To, co w tej powieści zasługuje, moim zdaniem, na szóstkę to fantastyczny, lokalny koloryt. Akcja książki nie dzieje się w metropolii takiej jak Madryt czy Wiedeń, ale w spokojnym miasteczku, gdzie wszyscy się znają. Właśnie te okoliczności pozwoliły pisarce na stworzenie niezwykłych bohaterów, których możemy spotkać w naszym, codziennym życiu.
Poza tym , Neule Neuhaus buduje od pierwszej strony powieści taki klimat, że żaden z czytelników nie będzie mógł odłożyć tej kilkuset stronicowej książki ani na chwilę. Uważam, że "Dzień matki" jest typowym kryminałem. Podczas czytania tego tytułu wciąż zadajemy sobie pytanie: "Kto jest mordercą?"

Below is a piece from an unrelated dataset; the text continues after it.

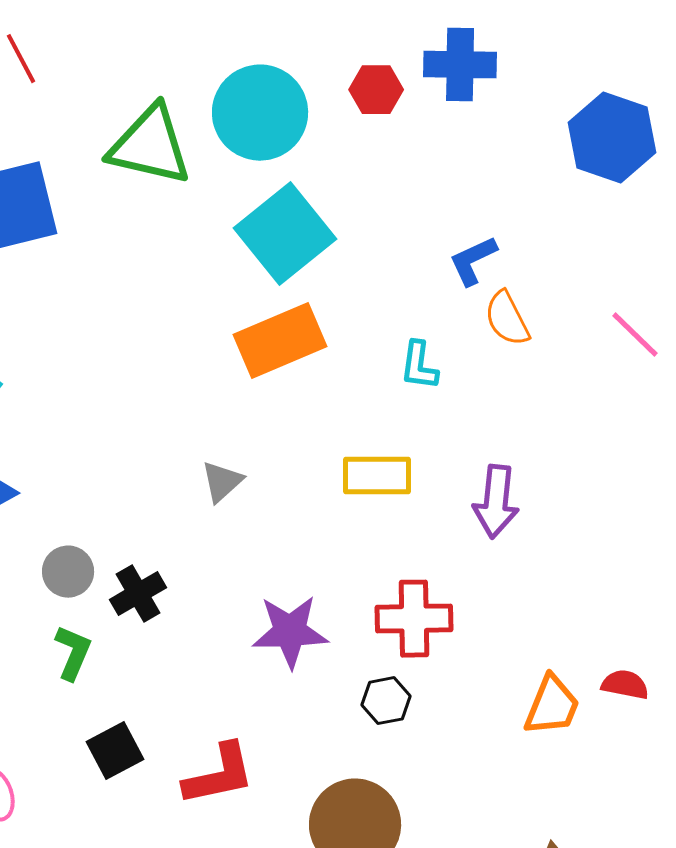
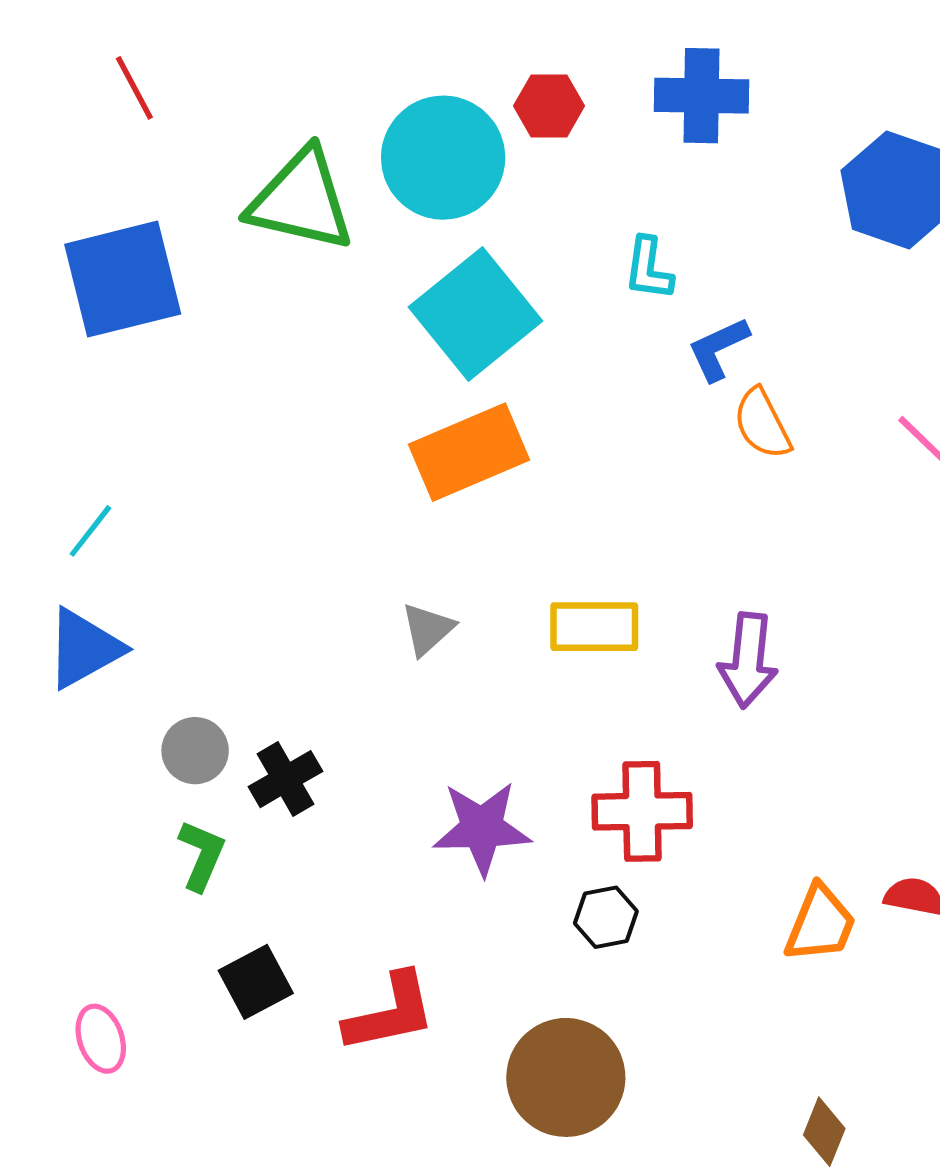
red hexagon: (376, 90) -> (549, 106), moved
cyan L-shape: (419, 366) -> (649, 269), moved
gray triangle: (222, 482) -> (428, 629), moved

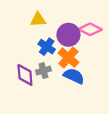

Morderstwo zostało popełnione, ale inspektor Pia Sander, jak zwykle odkrywa podczas śledztwa coraz to nowe szczegóły, które okazują się zatrważające - otóż ciało Theo Reifenratha, zostaje znalezione martwe w jego wielkim domu. Nie wiadomo, czy został zamordowany. Tylko przez przypadek odnalezione zostają ludzkie kości w ogrodzie. Pia Sander i Oliver von Bodenstein rozpoczynając śledztwo podejrzewają, że Theo zamordował kilka kobiet, a następnie zakopał je pod psią hodowlą, gdzie zostają odkryte zakopane ludzkie kości...
Reifenrath żył w odosobnieniu, ponieważ jego żona Rita odebrała sobie życie dwadzieścia lat wcześniej. Nikt nie chce wierzyć, że był seryjnym mordercą...
Tytuł polecam zdecydowanie starszym, gimnazjalnym czytelnikom.
Ocena: 9/10 Magda
Książkę można wypożyczyć z naszej, szkolnej biblioteki.
Lubię kryminały, chociaż ostatnio zaniedbałem ten gatunek na rzecz książek historycznych. Zachęciłaś mnie tym opisem i chyba się nawet skuszę na tę lekturę.